• [Exercise]: Transcribe, without any alteration, only the lines that begin at the line containing "inspired by automotive" and run to the last line below.

=== Material to process ===

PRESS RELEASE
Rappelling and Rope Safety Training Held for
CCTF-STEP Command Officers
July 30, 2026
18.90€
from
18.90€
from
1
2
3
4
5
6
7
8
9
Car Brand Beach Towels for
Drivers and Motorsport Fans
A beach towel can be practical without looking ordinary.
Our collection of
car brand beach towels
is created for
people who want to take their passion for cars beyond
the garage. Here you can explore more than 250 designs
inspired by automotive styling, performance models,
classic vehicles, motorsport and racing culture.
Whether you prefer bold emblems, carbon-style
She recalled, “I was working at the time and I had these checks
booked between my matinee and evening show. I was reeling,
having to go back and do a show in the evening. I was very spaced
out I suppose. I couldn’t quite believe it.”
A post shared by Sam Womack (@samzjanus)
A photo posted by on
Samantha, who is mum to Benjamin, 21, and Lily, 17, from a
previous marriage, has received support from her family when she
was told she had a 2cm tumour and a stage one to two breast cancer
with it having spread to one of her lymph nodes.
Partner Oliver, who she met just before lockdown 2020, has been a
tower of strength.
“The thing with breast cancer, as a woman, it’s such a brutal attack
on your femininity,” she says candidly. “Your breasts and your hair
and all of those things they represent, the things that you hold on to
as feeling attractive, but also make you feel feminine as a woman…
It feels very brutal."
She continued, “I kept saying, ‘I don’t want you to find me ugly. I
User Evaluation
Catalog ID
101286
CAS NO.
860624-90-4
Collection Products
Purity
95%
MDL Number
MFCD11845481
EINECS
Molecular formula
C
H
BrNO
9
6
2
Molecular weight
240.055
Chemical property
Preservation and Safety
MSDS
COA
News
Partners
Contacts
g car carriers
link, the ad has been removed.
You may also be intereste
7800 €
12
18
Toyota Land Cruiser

===

• [Answer area]:
inspired by automotive styling, performance models,
classic vehicles, motorsport and racing culture.
Whether you prefer bold emblems, carbon-style
She recalled, “I was working at the time and I had these checks
booked between my matinee and evening show. I was reeling,
having to go back and do a show in the evening. I was very spaced
out I suppose. I couldn’t quite believe it.”
A post shared by Sam Womack (@samzjanus)
A photo posted by on
Samantha, who is mum to Benjamin, 21, and Lily, 17, from a
previous marriage, has received support from her family when she
was told she had a 2cm tumour and a stage one to two breast cancer
with it having spread to one of her lymph nodes.
Partner Oliver, who she met just before lockdown 2020, has been a
tower of strength.
“The thing with breast cancer, as a woman, it’s such a brutal attack
on your femininity,” she says candidly. “Your breasts and your hair
and all of those things they represent, the things that you hold on to
as feeling attractive, but also make you feel feminine as a woman…
It feels very brutal."
She continued, “I kept saying, ‘I don’t want you to find me ugly. I
User Evaluation
Catalog ID
101286
CAS NO.
860624-90-4
Collection Products
Purity
95%
MDL Number
MFCD11845481
EINECS
Molecular formula
C
H
BrNO
9
6
2
Molecular weight
240.055
Chemical property
Preservation and Safety
MSDS
COA
News
Partners
Contacts
g car carriers
link, the ad has been removed.
You may also be intereste
7800 €
12
18
Toyota Land Cruiser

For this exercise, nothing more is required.